U.K.: Labour's New Media Strategy
BY Mark Hanson | Monday, October 5 2009
Mark Hanson is a consultant to the British Labour Party on their web strategy, and we're pleased to have his perspective on what that party is doing on the new media front. -- the editors
Whilst here in the UK we are used to playing catch-up with our American cousins, things have ratcheted up several gears in the past two weeks. Firstly the purchase by Tory Billionaire, Michael Ashcroft , of the blog sites, ConservativeHome and PoliticsHome , for a mind-blowing £1.3 million and then today, the launch of the Tory organising site, MyConservatives.com.
As far as the incumbent Labour Party is concerned, the Tories are catching up on a journey Labour has been on for over 12 months , recognising that success is about the extent to which you can facilitate the members and supporters and help them organise around campaigns and specific areas of interest as well as what parties do centrally.
So what’s Labour been doing?
a) Producing the right collateral -- Labour has maintained a steady flow of widgets and campaign tools e.g. the virtual phonebank - an idea borrowed from the Obama campaign
The new grassroots organising tool, membersnet, modelled on my.barackobama.com. It allows people to advertise campaign events to members and non-members which they can then sign up to; see which events their friends are attending; suggests campaign events they might like to attend on the basis of what their friends are attending AND, it also provides a forum through which individuals can set up their own campaigning group. There is already evidence that people are using it.
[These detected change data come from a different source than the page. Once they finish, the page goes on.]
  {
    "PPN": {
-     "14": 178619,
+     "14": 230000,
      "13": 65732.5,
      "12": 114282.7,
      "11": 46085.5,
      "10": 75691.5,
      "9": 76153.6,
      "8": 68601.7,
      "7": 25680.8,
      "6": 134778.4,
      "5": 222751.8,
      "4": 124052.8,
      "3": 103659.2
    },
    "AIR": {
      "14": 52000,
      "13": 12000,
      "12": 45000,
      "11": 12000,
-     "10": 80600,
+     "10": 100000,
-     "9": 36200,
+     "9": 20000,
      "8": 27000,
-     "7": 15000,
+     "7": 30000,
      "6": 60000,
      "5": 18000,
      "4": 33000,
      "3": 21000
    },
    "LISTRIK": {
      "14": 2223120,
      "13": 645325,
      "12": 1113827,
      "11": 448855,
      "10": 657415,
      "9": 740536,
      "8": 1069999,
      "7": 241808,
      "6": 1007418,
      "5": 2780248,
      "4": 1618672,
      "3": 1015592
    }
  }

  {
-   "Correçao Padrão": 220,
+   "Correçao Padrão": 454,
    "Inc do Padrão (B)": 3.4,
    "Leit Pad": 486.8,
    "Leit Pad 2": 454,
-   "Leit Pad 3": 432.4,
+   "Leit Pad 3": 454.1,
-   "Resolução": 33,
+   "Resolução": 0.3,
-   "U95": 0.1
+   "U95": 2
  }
Then there are other tools such as Web Creator, Email Creator and Text Creator which enable local Party groups to send emails, create web pages and text supporters.
b) Involving the grassroots - the new media team has recognised that not all the experts work inside HQ and has increasingly consulted the blogosphere on campaign activity
c) Encouraging the politicians to engage - whether this be Ministers making themselves available to the public or party members through webchats, forum Q&As or Ministers and MPs interacting properly on Twitter, this is an important dividing line with the Tories - whereabouts in the new media sphere can you question the Tory politicians?
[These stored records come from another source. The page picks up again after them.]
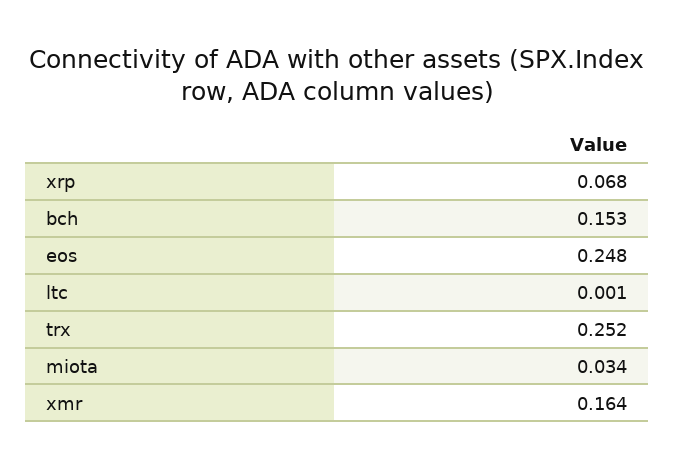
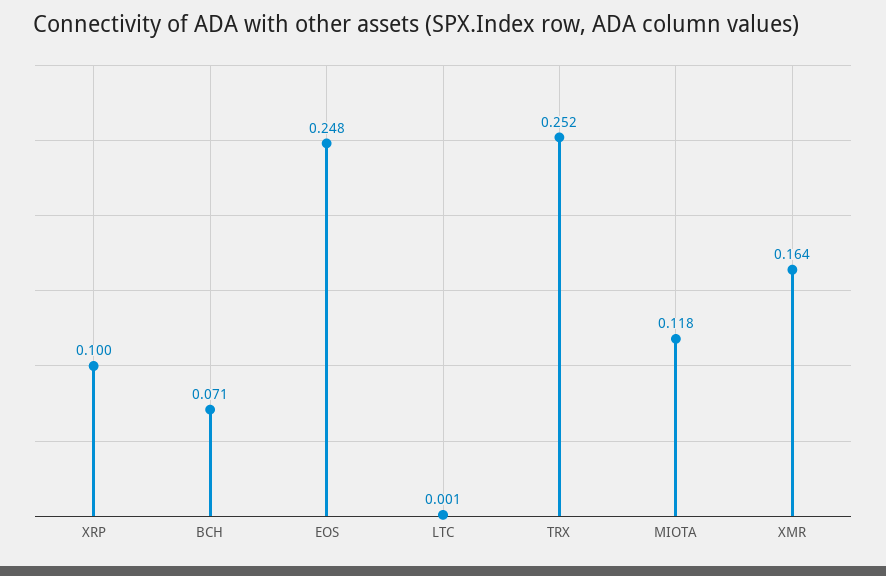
  {
-   "xrp": 0.068,
+   "xrp": 0.1,
-   "bch": 0.153,
+   "bch": 0.071,
    "eos": 0.248,
    "ltc": 0.001,
    "trx": 0.252,
-   "miota": 0.034,
+   "miota": 0.118,
    "xmr": 0.164
  }

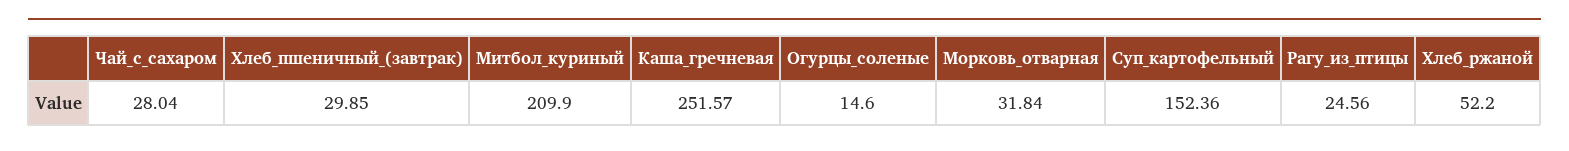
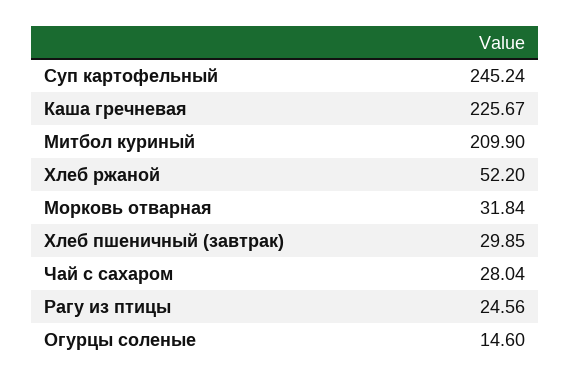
  {
    "Чай_с_сахаром": 28.04,
    "Хлеб_пшеничный_(завтрак)": 29.85,
    "Митбол_куриный": 209.9,
-   "Каша_гречневая": 251.57,
+   "Каша_гречневая": 225.67,
    "Огурцы_соленые": 14.6,
    "Морковь_отварная": 31.84,
-   "Суп_картофельный": 152.36,
+   "Суп_картофельный": 245.24,
    "Рагу_из_птицы": 24.56,
    "Хлеб_ржаной": 52.2
  }

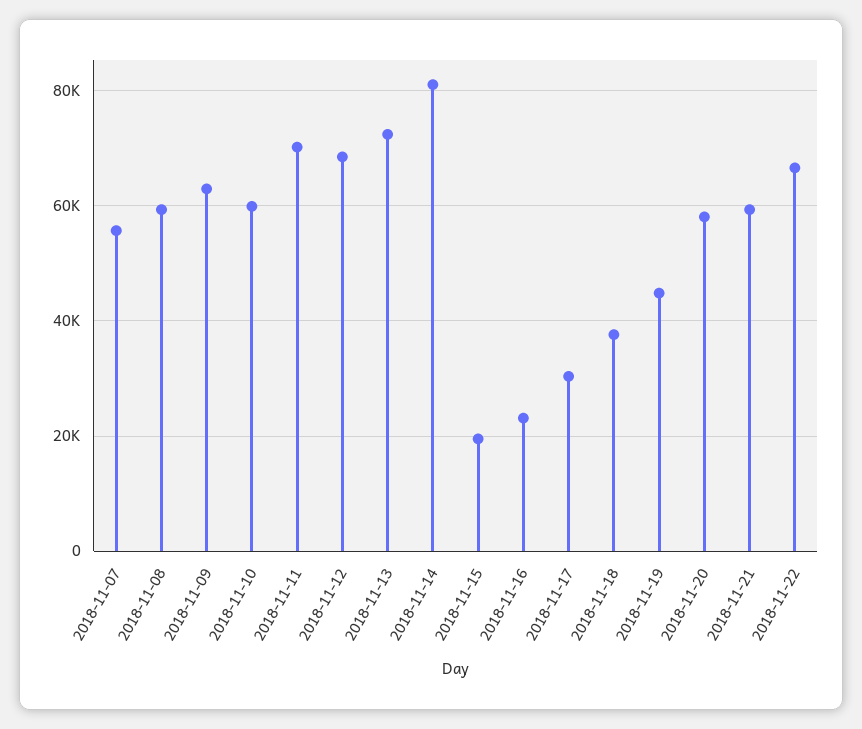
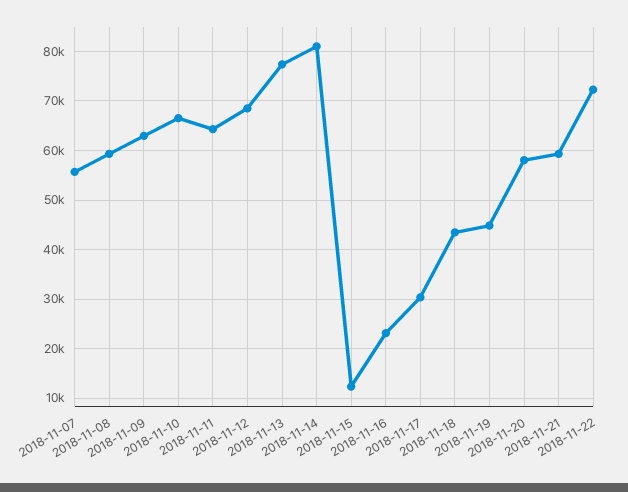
  {
    "2018-11-07": 56000,
    "2018-11-08": 60000,
    "2018-11-09": 62000,
-   "2018-11-10": 60000,
+   "2018-11-10": 66000,
-   "2018-11-11": 70000,
+   "2018-11-11": 64000,
    "2018-11-12": 68000,
-   "2018-11-13": 72000,
+   "2018-11-13": 78000,
    "2018-11-14": 82000,
-   "2018-11-15": 20000,
+   "2018-11-15": 12000,
    "2018-11-16": 24000,
    "2018-11-17": 30000,
-   "2018-11-18": 38000,
+   "2018-11-18": 44000,
    "2018-11-19": 44000,
    "2018-11-20": 58000,
    "2018-11-21": 60000,
-   "2018-11-22": 66000
+   "2018-11-22": 72000
  }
Examples include Yvette Cooper with personal finance communities on www.moneysupermarket.com and Douglas Alexander in a special members webchat during the local election campaign (which was actually an idea submitted by a blogger)
We now have a politician who actually 'gets it' i.e. Kerry McCarthy. Through a formalised new media campaign role she is building a bridge between MPs in parliament and the membership via new media
e) The strength of Labour-supporting groups in new media -- There are many groups that are loosely affiliated with Labour and are really starting to innovate on the web.
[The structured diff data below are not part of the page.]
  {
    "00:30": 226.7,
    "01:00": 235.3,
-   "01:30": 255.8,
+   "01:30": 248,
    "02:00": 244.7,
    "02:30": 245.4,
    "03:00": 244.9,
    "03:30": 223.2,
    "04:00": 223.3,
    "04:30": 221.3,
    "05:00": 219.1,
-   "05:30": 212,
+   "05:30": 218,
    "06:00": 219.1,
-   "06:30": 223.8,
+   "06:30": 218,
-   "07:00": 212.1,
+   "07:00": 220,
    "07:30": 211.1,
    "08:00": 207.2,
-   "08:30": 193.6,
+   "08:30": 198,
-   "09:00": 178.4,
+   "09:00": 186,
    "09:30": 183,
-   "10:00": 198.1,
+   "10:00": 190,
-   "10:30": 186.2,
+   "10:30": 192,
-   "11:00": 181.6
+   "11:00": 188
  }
GoFourth is a campaign group led by former Deputy Prime Minister, John Prescott, Labour’s Howard Dean, and it is a great case study of how to use new media to organise around specific issues and fundraising with tactics imported directly from the US
LeftFootForward, is a new fact-checking site from Will Straw, based on the best of the US blogosphere such as Media Matters, and Think Progress to essentially act as a bulwark against right-wing media bias. Then we have 38 Degrees, a newly-launched UK version of the celebrated US liberal site MoveOn.org
There are other, very interesting but informal groups springing up e.g. Northern Bloc - a group of Northern Labour supporting bloggers that group together to crowd-source and cross-promote stories.
The Ashcroft and MyConservatives announcements are essentially the Tories raising the stakes and demonstrating they can throw money at most things in order to win the election. But look more closely and there’s nothing new. The initiatives they’re adopting are strangely familiar. What’s more they still seem unable to throw themselves totally behind this newly adopted strategy: the Conservatives are still reluctant to put their politicians at the mercy of the public via social media and some of their recent new media investments have been criticised for their lack of returns.
The likely date of the General Election is eight months away but the campaign is well underway already. The degree to which either Party can master the ‘organise and engage’ formula will dictate who takes the keys to Number 10 Downing Street.